Issued on that same day is the EO which conveniently ignores histories of racial discrimination at the site of education, housing, employment, and other civic opportunities, declaring that all policies that flow therefrom are rendered null and void in the interests of restoring meritocracy.
Of particular note, as debates about AI rage their way across the globe, is the EO of July 23, 2025, which suggests that historical knowledge of and teaching about American racism and the oppression of people of color have infiltrated AI to such a degree that “one major AI model changed the race or sex of historical figures—including the Pope, the Founding Fathers, and Vikings—when prompted for images because it was trained to prioritize DEI requirements at the cost of accuracy [and] another AI model refused to produce images celebrating the achievements of white people, even while complying with the same request for people of other races.”
As is evident from that quote, these EOs have to be read to be believed.
Yet we cannot afford to look away.
As recently as August 7, the administration issued an EO that deemed activities (like history) that address racism, challenge the sex binary in humans, or debate the notion that sex is a chosen or mutable characteristic promote “anti-American values.”
Ominously for colleges and universities, the EO in which that declaration is embedded is entitled “Improving Oversight of Federal Grant Making.” Which means that knowledge of the kind produced by historians that is deemed a form of anti-Americanism may be part of a litmus test for the flow of federal grant dollars to STEM and other fields.
To be sure, histories of the African American experience, gender difference and equity, and social justice politics or movements have been under threat at the state level for years.
The promulgation of bills outlawing the teaching of everything from slavery to socialism in over half the states since 2022 has put history under a metaphorical house arrest.
But the EOs of 2025 so far are heading toward the quasi-legal equivalent of suspending habeas corpus for the practice of professional history--i.e., taking it into federal custody with no credible explanation of the arbitrary detention of its research and teaching in anything like a court of law.

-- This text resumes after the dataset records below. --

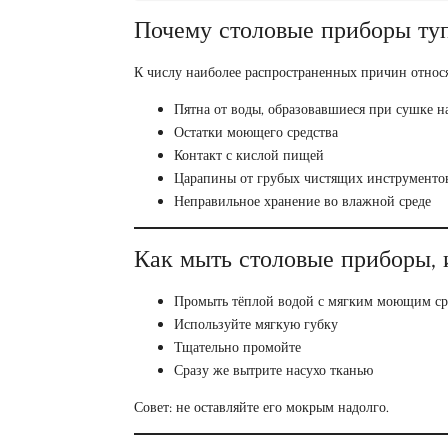
Почему столовые приборы ту
К числу наиболее распространенных причин относя
Пятна от воды, образовавшиеся при сушке н
Остатки моющего средства
Контакт с кислой пищей
Царапины от грубых чистящих инструменто
Неправильное хранение во влажной среде
Как мыть столовые приборы,
Промыть тёплой водой с мягким моющим ср
Используйте мягкую губку
Тщательно промойте
Сразу же вытрите насухо тканью
Совет: не оставляйте его мокрым надолго.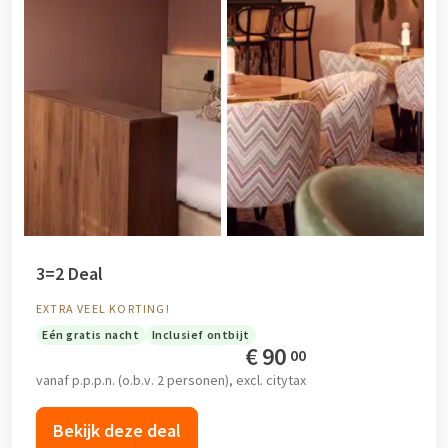
3=2 Deal
EXTRA VEEL KORTING!
Eén gratis nacht
Inclusief ontbijt
€
90
00
vanaf p.p.p.n. (o.b.v. 2 personen), excl. citytax
Bekijk deze deal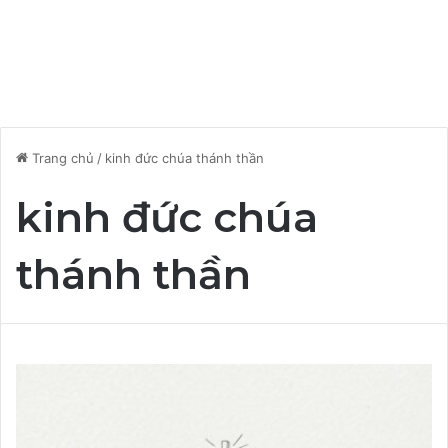
Trang chủ
/
kinh đức chúa thánh thần
kinh đức chúa
thánh thần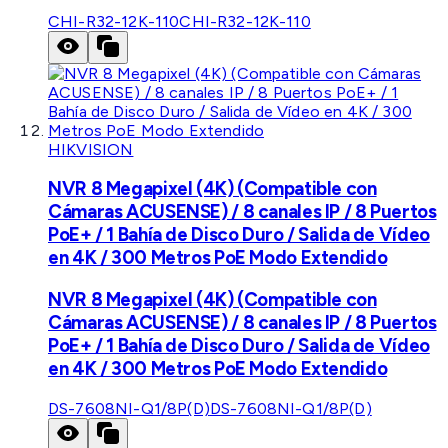
CHI-R32-12K-110
CHI-R32-12K-110
HIKVISION
NVR 8 Megapixel (4K) (Compatible con
Cámaras ACUSENSE) / 8 canales IP / 8 Puertos
PoE+ / 1 Bahía de Disco Duro / Salida de Vídeo
en 4K / 300 Metros PoE Modo Extendido
NVR 8 Megapixel (4K) (Compatible con
Cámaras ACUSENSE) / 8 canales IP / 8 Puertos
PoE+ / 1 Bahía de Disco Duro / Salida de Vídeo
en 4K / 300 Metros PoE Modo Extendido
DS-7608NI-Q1/8P(D)
DS-7608NI-Q1/8P(D)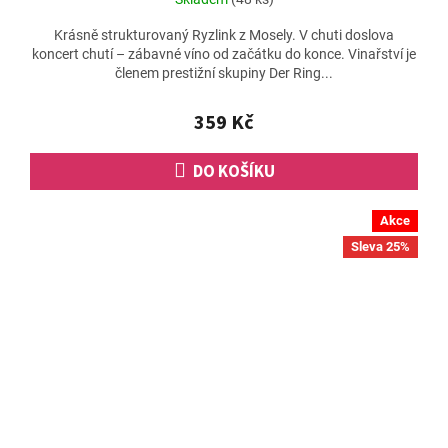
Krásně strukturovaný Ryzlink z Mosely. V chuti doslova
koncert chutí – zábavné víno od začátku do konce. Vinařství je
členem prestižní skupiny Der Ring...
359 Kč
DO KOŠÍKU
Akce
Sleva 25%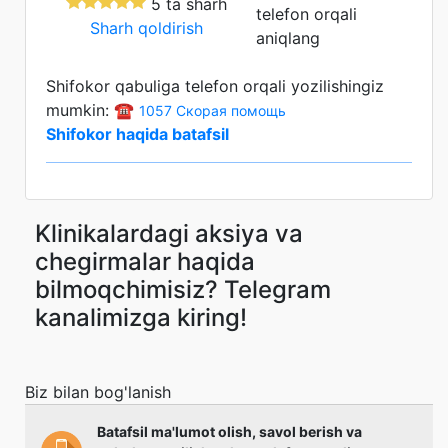
5 ta sharh
telefon orqali
Sharh qoldirish
aniqlang
Shifokor qabuliga telefon orqali yozilishingiz
mumkin: ☎️
1057 Скорая помощь
Shifokor haqida batafsil
Klinikalardagi aksiya va
chegirmalar haqida
bilmoqchimisiz? Telegram
kanalimizga kiring!
Biz bilan bog'lanish
Batafsil ma'lumot olish, savol berish va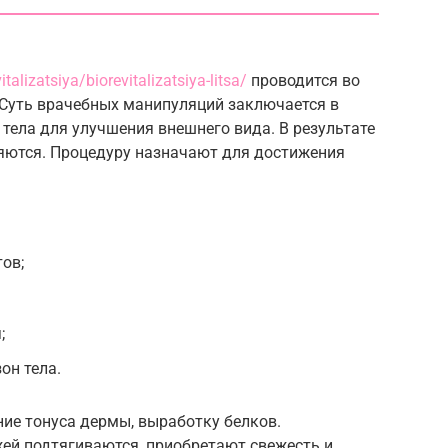
alizatsiya/biorevitalizatsiya-litsa/
проводится во
 Суть врачебных манипуляций заключается в
 тела для улучшения внешнего вида. В результате
яются. Процедуру назначают для достижения
ов;
;
он тела.
ие тонуса дермы, выработку белков.
жей подтягиваются, приобретают свежесть и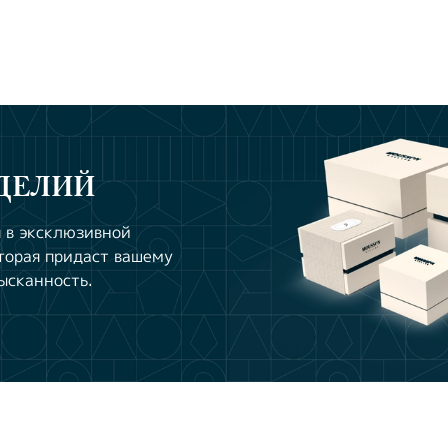
ДЕЛИЙ
 в эксклюзивной
торая придаст вашему
ысканность.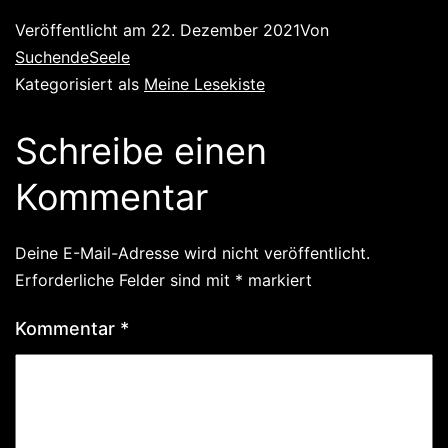
Veröffentlicht am
22. Dezember 2021
Von
SuchendeSeele
Kategorisiert als
Meine Lesekiste
Schreibe einen
Kommentar
Deine E-Mail-Adresse wird nicht veröffentlicht.
Erforderliche Felder sind mit
*
markiert
Kommentar
*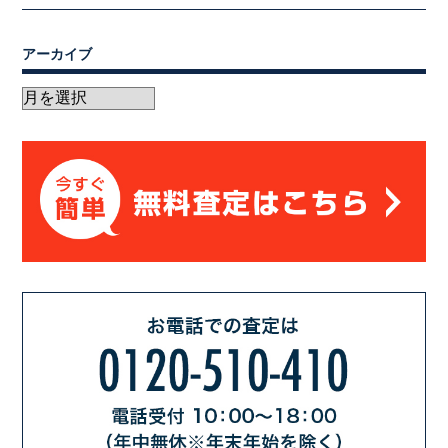
アーカイブ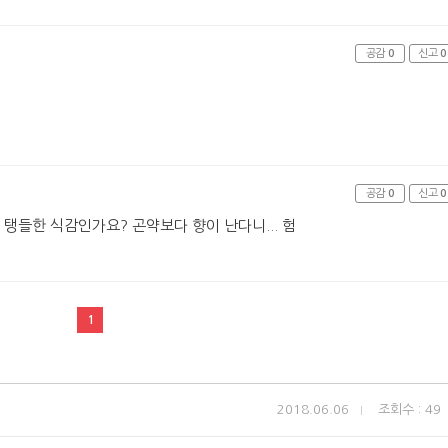
공감
0
신고
0
공감
0
신고
0
탱들한 식감인가요? 곤약보다 향이 난다니... 험
1
2018.06.06
조회수 : 49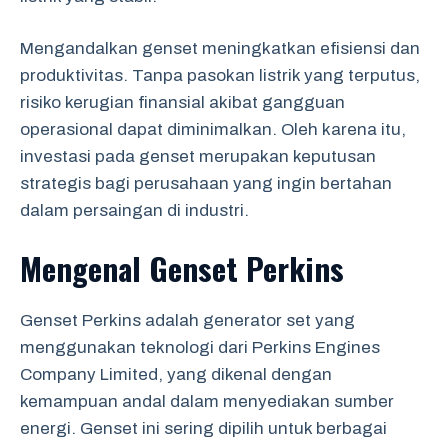
Mengandalkan genset meningkatkan efisiensi dan
produktivitas. Tanpa pasokan listrik yang terputus,
risiko kerugian finansial akibat gangguan
operasional dapat diminimalkan. Oleh karena itu,
investasi pada genset merupakan keputusan
strategis bagi perusahaan yang ingin bertahan
dalam persaingan di industri.
Mengenal Genset Perkins
Genset Perkins adalah generator set yang
menggunakan teknologi dari Perkins Engines
Company Limited, yang dikenal dengan
kemampuan andal dalam menyediakan sumber
energi. Genset ini sering dipilih untuk berbagai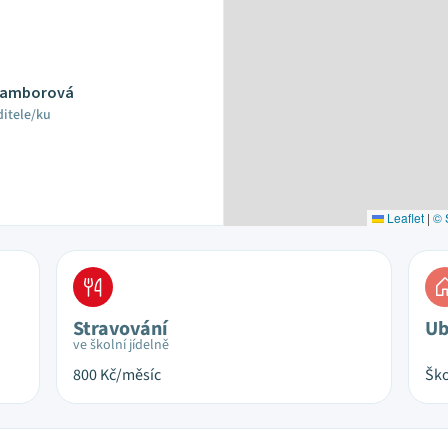
 Čamborová
ditele/ku
Leaflet
|
© 
Stravování
Ub
ve školní jídelně
800
Kč/měsíc
Ško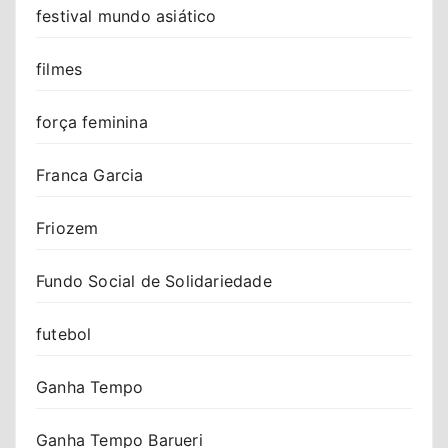
festival mundo asiático
filmes
força feminina
Franca Garcia
Friozem
Fundo Social de Solidariedade
futebol
Ganha Tempo
Ganha Tempo Barueri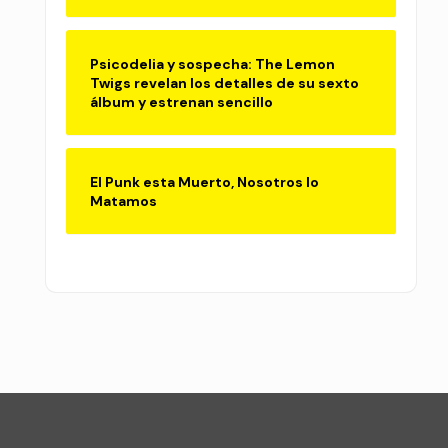
Psicodelia y sospecha: The Lemon
Twigs revelan los detalles de su sexto
álbum y estrenan sencillo
El Punk esta Muerto, Nosotros lo
Matamos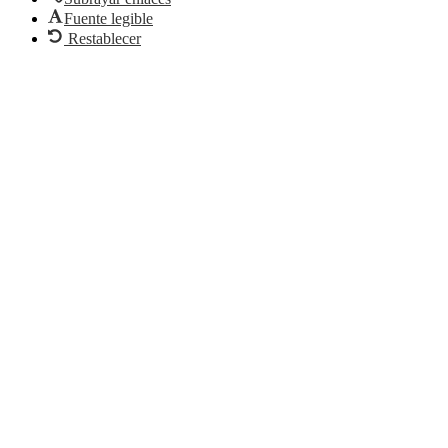
Fuente legible
Restablecer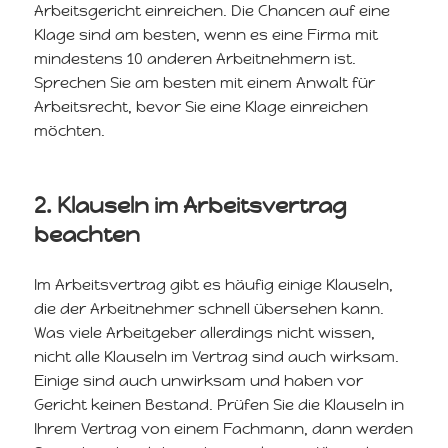
Arbeitsgericht einreichen. Die Chancen auf eine
Klage sind am besten, wenn es eine Firma mit
mindestens 10 anderen Arbeitnehmern ist.
Sprechen Sie am besten mit einem Anwalt für
Arbeitsrecht, bevor Sie eine Klage einreichen
möchten.
2. Klauseln im Arbeitsvertrag
beachten
Im Arbeitsvertrag gibt es häufig einige Klauseln,
die der Arbeitnehmer schnell übersehen kann.
Was viele Arbeitgeber allerdings nicht wissen,
nicht alle Klauseln im Vertrag sind auch wirksam.
Einige sind auch unwirksam und haben vor
Gericht keinen Bestand. Prüfen Sie die Klauseln in
Ihrem Vertrag von einem Fachmann, dann werden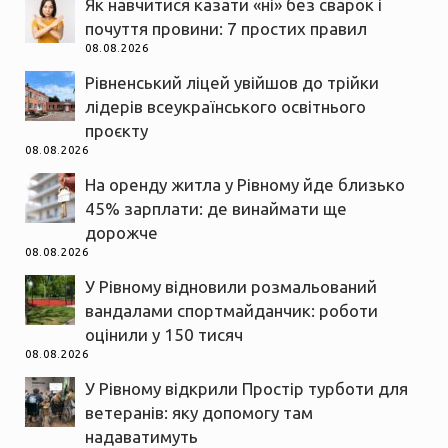
Як навчитися казати «ні» без сварок і
почуття провини: 7 простих правил
08.08.2026
Рівненський ліцей увійшов до трійки
лідерів всеукраїнського освітнього
проєкту
08.08.2026
На оренду житла у Рівному йде близько
45% зарплати: де винаймати ще
дорожче
08.08.2026
У Рівному відновили розмальований
вандалами спортмайданчик: роботи
оцінили у 150 тисяч
08.08.2026
У Рівному відкрили Простір турботи для
ветеранів: яку допомогу там
надаватимуть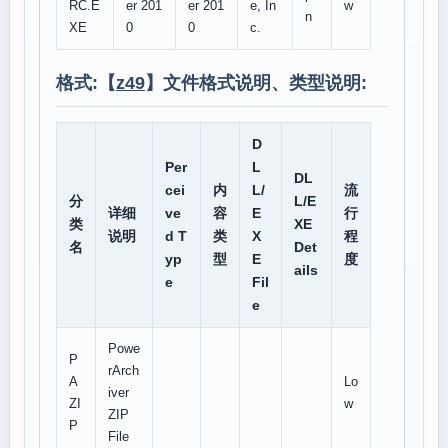
RC.E
er 201
er 201
e, In
w
n
XE
0
0
c.
格式:【
z49
】文件格式说明、类型说明:
D
Per
L
DL
cei
内
L/
流
分
L/E
详细
ve
容
E
行
类
XE
说明
d T
类
X
程
名
Det
yp
型
E
度
ails
e
Fil
e
Powe
P
rArch
A
Lo
iver
ZI
w
ZIP
P
File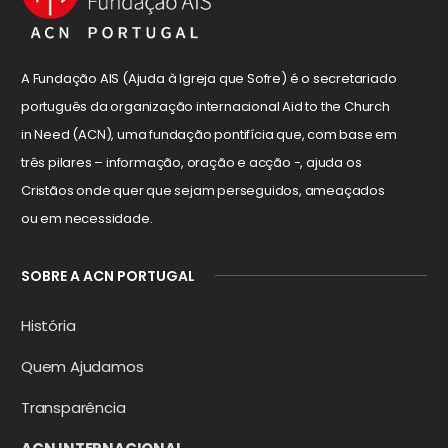
A Fundação AIS (Ajuda à Igreja que Sofre) é o secretariado
português da organização internacional Aid to the Church
in Need (ACN), uma fundação pontifícia que, com base em
três pilares – informação, oração e acção -, ajuda os
Cristãos onde quer que sejam perseguidos, ameaçados
ou em necessidade.
SOBRE A ACN PORTUGAL
História
Quem Ajudamos
Transparência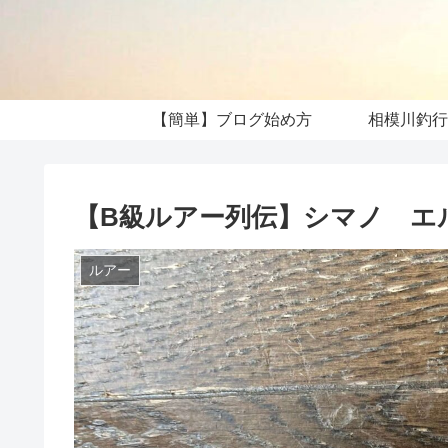
【簡単】ブログ始め方
相模川釣行
【B級ルアー列伝】シマノ エルム
ルアー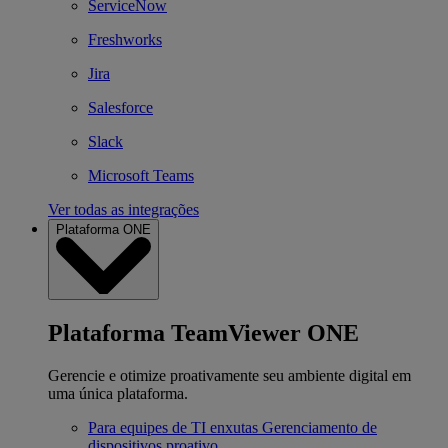
ServiceNow
Freshworks
Jira
Salesforce
Slack
Microsoft Teams
Ver todas as integrações
Plataforma ONE
Plataforma TeamViewer ONE
Gerencie e otimize proativamente seu ambiente digital em
uma única plataforma.
Para equipes de TI enxutas
Gerenciamento de
dispositivos proativo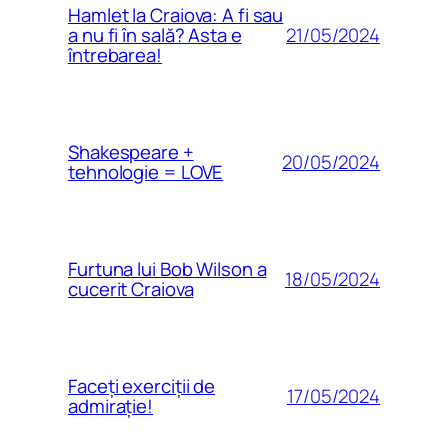
Hamlet la Craiova: A fi sau
21/05/2024
a nu fi în sală? Asta e
întrebarea!
Shakespeare +
20/05/2024
tehnologie = LOVE
Furtuna lui Bob Wilson a
18/05/2024
cucerit Craiova
Faceți exerciții de
17/05/2024
admirație!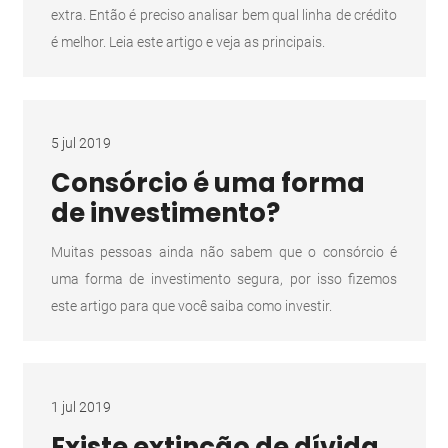
extra. Então é preciso analisar bem qual linha de crédito
é melhor. Leia este artigo e veja as principais.
5 jul 2019
Consórcio é uma forma
de investimento?
Muitas pessoas ainda não sabem que o consórcio é
uma forma de investimento segura, por isso fizemos
este artigo para que você saiba como investir.
1 jul 2019
Existe extinção de dívida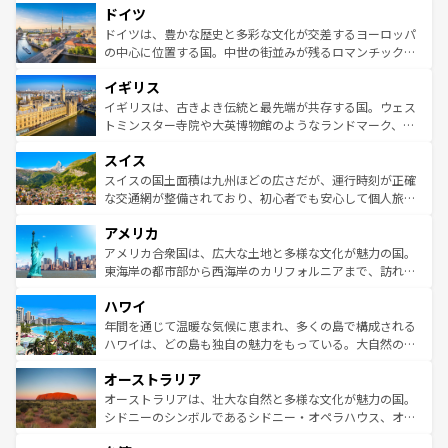
せる。地方によって風土や気候が異なるスペインはその個
ドイツ
で、幅広い魅力が詰まっている。華麗な宮殿、歴史的な大
性で訪れる人を魅了する。 なお、新着のスペイン情報は
コ
聖堂、美しいビーチ、そして豊かな自然が、訪れる者を心
ドイツは、豊かな歴史と多彩な文化が交差するヨーロッパ
ンテンツ一覧
を参照してほしい。
から魅了する。また、フランスは美食の国としても知ら
の中心に位置する国。中世の街並みが残るロマンチック街
れ、フランス料理はユネスコ無形文化遺産にも登録されて
道から、未来を先取りするようなモダンな都市まで多様な
イギリス
いる。シャンパンの発祥地であるランス、プロヴァンスの
顔を持つこの国は、どこを歩いても飽きることがない。ベ
香り高いラベンダー畑など、多彩な楽しみ方が可能だ。さ
ルリンの文化的活気、バイエルン州のアルプスの絶景、そ
イギリスは、古きよき伝統と最先端が共存する国。ウェス
らに、パリ以外の地域にも魅力が溢れており、どの街角に
してライン川沿いのワイン畑といった風景は必見。ビール
トミンスター寺院や大英博物館のようなランドマーク、歴
も豊かな歴史と文化が息づいている。パリ以外の個性あふ
とソーセージを味わいながら地元の人と過ごす楽しい時間
史ある大学都市、美しい丘陵地帯や牧歌的な風景など、エ
れる地方に足を運ぶとそれぞれで全く異なる文化を体験で
スイス
は、お酒好きな人にはぜひ体験してほしい。 なお、新着の
リアごとに異なる魅力がある。また、優雅なアフタヌーン
きるだろう。 なお、新着のフランス情報は
コンテンツ一覧
ドイツ情報は
コンテンツ一覧
を参照してほしい。
ティー、ビール好きにはたまらない英国パブ、サッカー観
スイスの国土面積は九州ほどの広さだが、運行時刻が正確
を参照してほしい。
戦など、本場だからこそできる体験も豊富。イギリスを旅
な交通網が整備されており、初心者でも安心して個人旅行
して楽しみつくそう。 なお、新着のイギリス情報は
コンテ
を楽しめる。日本同様に時刻表どおりの旅が可能だ。中世
アメリカ
ンツ一覧
を参照してほしい。
の建物がそのまま残る町や、スイスならではのユニークな
博物館もあり、アルプス観光だけでなく町歩きも満喫する
アメリカ合衆国は、広大な土地と多様な文化が魅力の国。
ことができる。国民の所得が高いため物価も高いが、旅行
東海岸の都市部から西海岸のカリフォルニアまで、訪れる
者向けの交通パス提供のサービスもあり、うまく活用すれ
場所ごとに異なる風景と体験が待っている。ニューヨーク
ハワイ
ば市内交通費無料で観光を楽しむこともできる。 なお、新
のような巨大都市は、観光、ショッピング、エンターテイ
着のスイス情報は
コンテンツ一覧
を参照してほしい。
ンメントが詰まった刺激的なスポットだ。一方、アメリカ
年間を通じて温暖な気候に恵まれ、多くの島で構成される
西部には大自然が広がり、グランドキャニオンやイエロー
ハワイは、どの島も独自の魅力をもっている。大自然の神
ストーン国立公園といった絶景が堪能できる。さらに、南
秘を感じたいなら、火山が生み出した壮大な景観を誇るハ
オーストラリア
部のニューオーリンズでは、音楽と美食が融合した独特の
ワイ島は見逃せない。また、定番の観光地といえばオアフ
文化が魅力。旅行者はアメリカの各地域で異なる魅力を楽
島だが、静かな自然を求めるならマウイ島やカウアイ島が
オーストラリアは、壮大な自然と多様な文化が魅力の国。
しみながら、その多様性と豊かな歴史を感じることができ
おすすめ。エメラルドグリーンに輝く海をはじめ、豊かな
シドニーのシンボルであるシドニー・オペラハウス、オー
るだろう。車でのロードトリップや列車の旅も、アメリカ
文化や歴史が息づいている。「アロハスピリット」と呼ば
ストラリア東海岸北部に広がる大サンゴ礁地帯グレートバ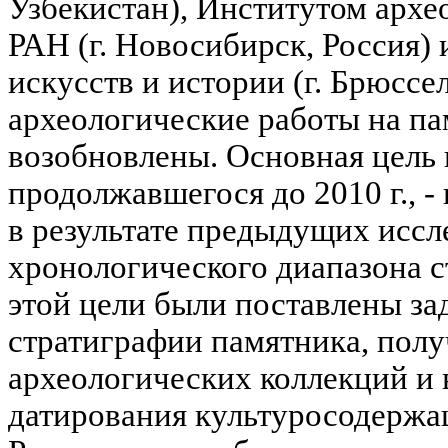
Узбекистан), Институтом архе
РАН (г. Новосибирск, Россия)
искусств и истории (г. Брюссел
археологические работы на п
возобновлены. Основная цель 
продолжавшегося до 2010 г., -
в результате предыдущих иссл
хронологического диапазона с
этой цели были поставлены за
стратиграфии памятника, пол
археологических коллекций и
датирования культуросодержа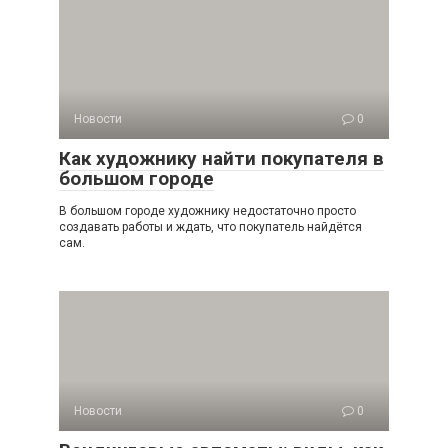
Новости
0
Как художнику найти покупателя в
большом городе
В большом городе художнику недостаточно просто
создавать работы и ждать, что покупатель найдётся
сам.
Новости
0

And although it may not appear to be related, the declaration of “a crime emergency” authorizing the executive authority to militarize the DC police force should prompt us to think about the relationship between “history detained” and the specter of martial law.
And it looks like Chicago is next.
Will we come to see an executive order that declares a crime emergency for History capital H for failing to promote narratives of America the Beautiful not just as absolute truth and sanity but as the highest form of muscular Christian patriotism?
One that will subject history in America to the will and whim of the Department of Justice and Homeland Security?
Surely this metaphor can only work in the theater of the absurd. Or in the political theater of authoritarianism.
Meanwhile, the content and teaching of history are being caught up in the current logics of what warrants a declaration of emergency.
As the accumulation of executive orders since the inauguration manifestly shows, the fate of history in America is a bellwether for the future of democracy itself. The writer and civil rights activist James Baldwin said it best:
...all that can save you now is your confrontation with your own history... Your history has led you to this moment, and you can only begin to change yourself and save yourself by looking at what you are doing in the name of your history.
If Baldwin is right, it’s because history is neither red or blue; nor is it only about the past itself. History at its most democratizing is a provocation to reckon with the relationship between the past we’ve lived and the futures we want.
Sound the alarm: Martial law may well be next for history. And if it comes, it won’t stop at metaphor.